G: That lack of context, in your opinion what is the context missing when we talk about the Iraq war?

Fisk: The historical background. Britain invaded Iraq in 1917. It issued a proclamation saying it had come to liberate the people from generations of tyranny. An insurgency started against the British. We shelled Fallujah. We claimed that terrorists were crossing the border from Syria. This is in 1920. Loyd George stood up-this is the British Prime Minister in the 1920s-in the House of Commons and said if we leave Iraq there will be civil war. That would have helped us plot out a 2003 invasion, to have a little bit of an idea of what might happen, but we didn’t care. We didn’t read it.

It isn’t a question of just not reading history, it’s a question of if you’re interested in people. If you really want to give them freedom and democracy-and I don’t think we do-maybe you should find out a little bit about them and how they respond to our wish to give them all these gifts.

I think Arabs in general would like a bit of democracy, after all, the dictators who rule them generally have been supported by us, and they’d like a few packets of human rights from our western supermarket shelves. But I think they also want another kind of freedom, I think they want freedom from us–and that we are not intending to give them.

G: That notion of democracy, but only if you vote what we believe is right, isn’t that happening in Palestine?

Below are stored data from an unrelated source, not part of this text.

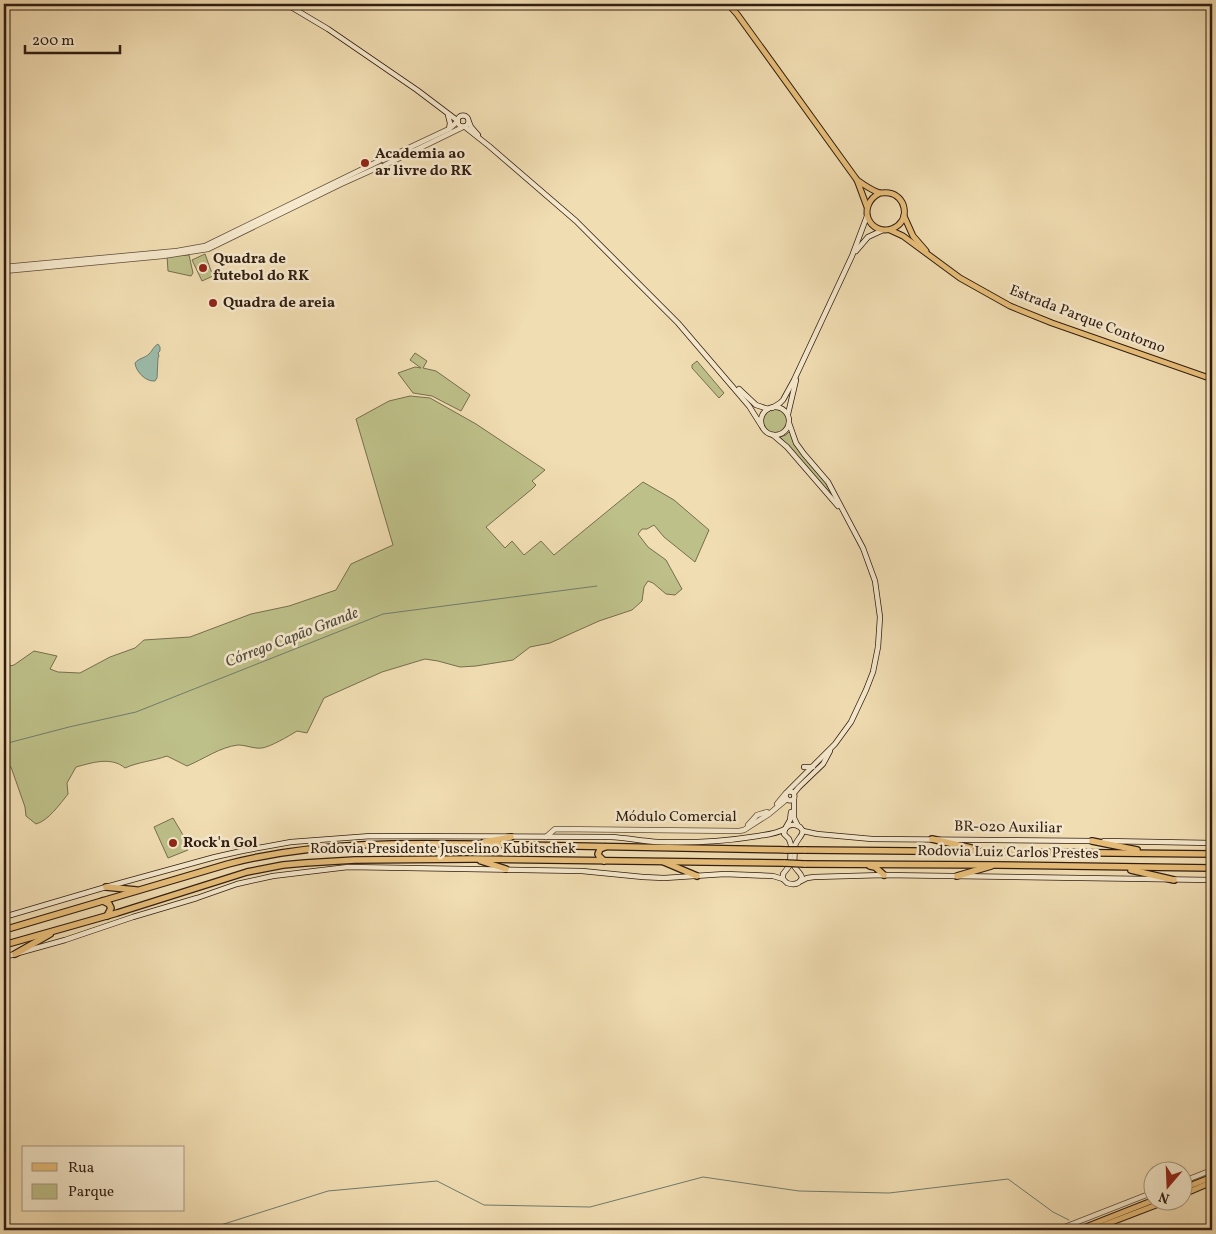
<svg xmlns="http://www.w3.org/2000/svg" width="1216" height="1234" font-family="Vollkorn,serif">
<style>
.green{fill:#bec089;stroke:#776e4e}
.water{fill:#9bbcab;stroke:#707c6e}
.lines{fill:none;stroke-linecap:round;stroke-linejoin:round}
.stream{stroke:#707c6e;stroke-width:1}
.tertiary-casing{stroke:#604d3a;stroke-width:6}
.secondary-casing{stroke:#301d12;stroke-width:6}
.primary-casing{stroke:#301d12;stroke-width:7}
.trunk-casing{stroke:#301d12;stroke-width:8}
.tertiary{stroke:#f6e9cd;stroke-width:4.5}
.secondary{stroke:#f6e9cd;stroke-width:4.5}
.primary{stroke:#e8be79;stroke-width:5}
.trunk{stroke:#e8be79;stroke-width:5.5}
.trunk-bridge-casing{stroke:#301d12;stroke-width:8;stroke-linecap:butt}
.trunk-bridge{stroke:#e8be79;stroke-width:5.5}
.poi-dot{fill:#8f2418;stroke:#f6e9cd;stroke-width:2}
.labels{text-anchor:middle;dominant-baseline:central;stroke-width:5;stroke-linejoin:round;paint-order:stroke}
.poi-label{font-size:15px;font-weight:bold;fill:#301d12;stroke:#f6e9cd;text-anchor:start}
.street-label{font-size:15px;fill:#301d12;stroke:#f6e9cd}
.water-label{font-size:16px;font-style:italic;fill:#504d40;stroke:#f6e9cd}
</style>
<rect width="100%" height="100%" fill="#f1ddb2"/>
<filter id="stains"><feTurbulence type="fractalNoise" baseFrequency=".004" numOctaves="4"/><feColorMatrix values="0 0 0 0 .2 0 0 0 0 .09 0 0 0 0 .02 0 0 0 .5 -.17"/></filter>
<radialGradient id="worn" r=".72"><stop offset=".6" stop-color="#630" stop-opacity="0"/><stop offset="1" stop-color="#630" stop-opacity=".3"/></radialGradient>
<g class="green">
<polygon points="205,254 213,276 202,281 192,260"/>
<polygon points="189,255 193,273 191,276 168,271 167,256"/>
<polygon points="415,353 427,361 423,368 436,371 470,395 461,411 432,396 413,393 398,373 415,367 421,368 410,360"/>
<polygon points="697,361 724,393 719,398 692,368 692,365"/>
<path d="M 410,396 L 430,398 L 476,424 L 545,470 L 532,481 L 536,485 L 532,489 L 486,527 L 505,548 L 512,541 L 524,555 L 541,541 L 554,555 L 643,482 L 674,500 L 709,530 L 695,562 L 664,537 L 654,525 L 647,529 L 642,529 L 638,534 L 648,547 L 666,560 L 682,589 L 675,595 L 666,594 L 653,583 L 648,581 L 644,587 L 642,601 L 632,610 L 599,621 L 550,643 L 530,647 L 513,660 L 476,666 L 460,667 L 438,661 L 425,659 L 382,672 L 324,698 L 307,733 L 297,731 C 289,736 270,747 262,748 C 254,749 246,745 238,745 C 220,747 204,759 187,766 L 167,756 C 153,761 138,762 125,768 C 111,756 91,763 76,767 L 67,783 L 68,794 C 60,804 48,821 36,824 L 26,816 L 25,807 L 11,767 L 4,763 L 4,667 L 14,665 L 34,651 L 57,656 L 50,669 L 58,672 L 80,673 L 110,657 L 135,648 L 144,640 L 190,637 L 251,614 L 289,606 L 336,590 L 351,564 L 393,545 L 356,419 L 389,401 Z"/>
<circle cx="775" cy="422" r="13"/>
<polygon points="791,430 793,438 826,481 839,505 780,437 786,435"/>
<polygon points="173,818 183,835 188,850 168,858 154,827"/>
</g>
<path class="water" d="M 158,344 L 160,347 L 160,351 L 158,353 L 159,356 L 158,358 L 157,378 L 155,381 C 146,382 136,372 135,363 C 139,358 145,358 149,354 C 153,350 153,347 158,344 Z"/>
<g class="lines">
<g class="stream">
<polyline points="4,744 69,727 136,712 383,614 597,586"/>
<polyline points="205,1230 328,1191 437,1181 484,1205 590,1207 703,1177 799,1191 889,1193 1008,1179 1053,1212 1069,1220"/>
</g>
<g class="tertiary-casing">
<g id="tertiary">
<polyline points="383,160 449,129 458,121"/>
<polyline points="385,165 463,127"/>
<polyline points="4,267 177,251 205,246 379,161"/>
<polyline points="4,271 163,256 208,249 341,184 381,166"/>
<polyline points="777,804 786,793"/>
<polyline points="748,825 757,815 767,812"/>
<polyline points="546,837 555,829 739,831 744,830 769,814 787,799"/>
<polyline points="1184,1181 1212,1170"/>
<polyline points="1057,1230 1154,1192"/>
</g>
</g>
<g class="secondary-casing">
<g id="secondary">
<polyline points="286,4 328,29 417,90 458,121"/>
<polyline points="448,115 450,123 449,129"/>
<circle cx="463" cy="121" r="5.5"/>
<polyline points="469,122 471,127 478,135"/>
<polyline points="465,127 489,146 576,221 678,323 749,406 761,425"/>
<polyline points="856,251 868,237 883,230"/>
<polyline points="739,389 756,405 768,409"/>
<circle cx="775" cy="421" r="14"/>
<polyline points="772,408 780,403 783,400 794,380 852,256 867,216"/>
<polyline points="788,414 796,380"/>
<polyline points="773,435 787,447 838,506"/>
<polyline points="804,767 813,767"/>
<polyline points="788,791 835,744 851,722 866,690 873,672 878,647 880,617 875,581 863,548 828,482 804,454 796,443 789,423"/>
<circle cx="790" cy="796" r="4.5"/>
<polyline points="794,793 799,787 823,764 830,751"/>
<polyline points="794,798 794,818 798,826"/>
<polyline points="786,827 790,820 791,812"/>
<polyline points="803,831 817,834 872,839 1093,841"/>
<polyline points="1104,841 1212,843"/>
<path d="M 783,879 L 783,874 L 790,865 L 791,845 L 789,839 L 784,834 L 785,829 C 789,824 795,824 800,827 L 803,831"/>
<polyline points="801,881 807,878 814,877 884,875 1212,880"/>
<path d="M 4,917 L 106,887 L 215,857 L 242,851 L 291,842 L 371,836 L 611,837 C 627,838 642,841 658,842 C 689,843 720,842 751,837 C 762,835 774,835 785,829"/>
<path d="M 4,957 L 65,940 L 133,917 L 197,898 L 237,884 L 273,876 L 348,867 L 582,871 L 643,877 L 664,878 L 725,874 L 773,876 L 783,879 L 787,883 C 793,885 799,885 802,878 C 801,872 795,870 794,865 L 795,846 C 796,840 802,837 803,831"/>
</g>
</g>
<g class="primary-casing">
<g id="primary">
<polyline points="728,4 737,14 857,180 867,207"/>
<path d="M 857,180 C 864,185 870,189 877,192 C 881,194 885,192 889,193 C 897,194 903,201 904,208 C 908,228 881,238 870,222 C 863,211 869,198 880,193"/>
<polyline points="904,216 913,236 926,251"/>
<polyline points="890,230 903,236 960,278 1010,306 1052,323 1212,379"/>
<polyline points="1184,1188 1212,1177"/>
<polyline points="1184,1194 1212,1182"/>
<polyline points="1078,1230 1154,1200"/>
<polyline points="1091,1230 1164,1202"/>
</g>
</g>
<g class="trunk-casing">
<g id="trunk">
<polyline points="932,839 971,848"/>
<polyline points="1092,841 1137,850"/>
<polyline points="484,842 511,837"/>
<polyline points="804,850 1212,854"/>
<polyline points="481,861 506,869"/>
<polyline points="604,861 599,856 598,854 600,849 605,847"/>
<polyline points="664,862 697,876"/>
<polyline points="804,864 997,865 1212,868"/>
<polyline points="870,866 875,867 884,875"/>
<polyline points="1131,870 1174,880"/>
<polyline points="957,876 991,866"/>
<polyline points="106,887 136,890"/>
<polyline points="103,901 109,904 111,908 107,916"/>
<polyline points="4,918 5,917"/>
<path d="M 4,930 L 228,864 C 323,839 424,843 521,845 C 610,847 698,848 786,850"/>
<polyline points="4,945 117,913 247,872 283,865 305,863 355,860 474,859 785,863"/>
<polyline points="15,954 50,934"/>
</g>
</g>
<use href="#tertiary" class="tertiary"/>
<use href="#secondary" class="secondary"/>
<use href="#primary" class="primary"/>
<use href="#trunk" class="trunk"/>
<g class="trunk-bridge-casing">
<g id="trunk-bridge">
<polyline points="786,850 804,850"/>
<polyline points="785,863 804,864"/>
</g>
</g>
<use href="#trunk-bridge" class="trunk-bridge"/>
</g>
<g class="poi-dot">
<circle cx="365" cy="163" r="5"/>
<circle cx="203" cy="268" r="5"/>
<circle cx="213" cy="303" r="5"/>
<circle cx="173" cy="843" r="5"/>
</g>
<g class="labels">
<g class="poi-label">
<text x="375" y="154">Academia ao<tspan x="375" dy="17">ar livre do RK</tspan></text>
<text x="213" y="259">Quadra de<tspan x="213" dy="17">futebol do RK</tspan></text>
<text x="223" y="303">Quadra de areia</text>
<text x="183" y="843">Rock'n Gol</text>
</g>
<g class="street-label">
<text transform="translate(1087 320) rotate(21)">Estrada Parque Contorno</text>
<text x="676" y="817">Módulo Comercial</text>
<text transform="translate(1008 828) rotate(1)">BR-020 Auxiliar</text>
<text x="443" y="849">Rodovia Presidente Juscelino Kubitschek</text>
<text transform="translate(1008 853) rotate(1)">Rodovia Luiz Carlos Prestes</text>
</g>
<g class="water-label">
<text transform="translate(292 638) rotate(-21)">Córrego Capão Grande</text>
</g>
</g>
<rect width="1216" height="1234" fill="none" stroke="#f1ddb2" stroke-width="20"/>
<rect x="5" y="5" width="1206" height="1224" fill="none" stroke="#301d12" stroke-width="2.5"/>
<rect x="10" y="10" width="1196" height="1214" fill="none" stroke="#301d12"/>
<rect x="22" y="1146" width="162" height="65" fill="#f6e9cd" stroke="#a79782"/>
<rect x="32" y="1163" width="25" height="8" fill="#e8be79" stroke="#a79782"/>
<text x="68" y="1172" font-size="15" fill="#301d12">Rua</text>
<rect x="32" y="1184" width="25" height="15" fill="#bec089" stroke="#a79782"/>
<text x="68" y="1196" font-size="15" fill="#301d12">Parque</text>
<g transform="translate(1168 1186) rotate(199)"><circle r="24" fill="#f6e9cd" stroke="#a79782"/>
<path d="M0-4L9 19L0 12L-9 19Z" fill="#8f2418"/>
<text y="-8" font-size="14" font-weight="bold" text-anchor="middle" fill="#301d12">N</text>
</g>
<path d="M25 45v8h95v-8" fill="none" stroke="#301d12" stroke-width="2.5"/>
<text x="32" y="45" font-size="15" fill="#301d12" stroke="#f6e9cd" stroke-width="4" paint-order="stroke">200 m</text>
<rect width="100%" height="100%" filter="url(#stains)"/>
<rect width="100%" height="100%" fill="url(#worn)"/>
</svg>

Fisk: The Palestinians voted for the wrong people didn’t they? Remember [George W.] Bush said we need new Palestinian leaders, we need elections. So we got elections and new Palestinian leaders, and bingo, they want to bring down the government because it’s not the right kind. They tried to do the same in Venezuela-it’s not just the Middle East this is happening in. And the European Union is lickspittle going along with this.

You know, I don’t like Hamas very much, but the people voted for Hamas, which of course convinces the Arabs that we don’t want democracy in the Middle East, and they’re right. We don’t want democracy in the Middle East. We want local dictators who will do what we want.

G: How would you respond to critics who say the Americans pulling out [of Iraq] is going to cause more chaos than them so-called “staying the course.”

Fisk: That’s what Loyd George said in 1920. Why? Why? What is the theory, that the Iraqis are animals and will all tear each other to pieces if we leave? They didn’t do this before we came. Iraq is not a sectarian society, it is a tribal society. Many Iraqis are intermarried. You know we keep printing this bloody map. At the bottom we show Shiites, with Sunnis in the middle and Kurds at the top. It’s a very racist thing to do. It doesn’t actually represent the way things are in Iraq anyway. Since when do you print maps of Vancouver saying “Chinese area,” “Black area.” You wouldn’t do that.

But to produce these endless maps of the Middle East countries with big arrows pointing Sunnis here, Kurds here, when most of these people before we arrived didn’t think in these terms. We encourage them to recognize their differences. We create governments there that are perfectly worked out on sectarian grounds. We don’t do that in our own countries. You don’t go around Canada saying we’re going to have a Catholic party, we’re going to have a Protestant party, we’re going to have a Muslim party.

But, once we move ourselves into the Middle East, we play sectarianism with people, and that’s this whole line: “If the Americans leave there’s going to be civil war.” I mean, they’ve got absolute chaos and anarchy right now, with thousands of Iraqis dying, and they still tell us it’s better to stay. Where does this wisdom come from that if we go there will be chaos? We, the civilizing power, will leave the place to the animals, who will tear each other to bits afterwards. I don’t believe it.

G: How apt is the Vietnam comparison and where do you see it ending?

Fisk: Well, everyone’s talking about My Lai because of Haditha, aren’t they? I don’t generally go along with these specific parallels. You can talk about the British in Northern Ireland or in Kenya, or Americans in the Philippines more than a hundred years ago. All guerilla wars are different, but what is in common is that if you go and occupy somebody else’s land-especially if they’re of a different society, culture, religion-you are going to get really badly thumped. And that’s what’s happening.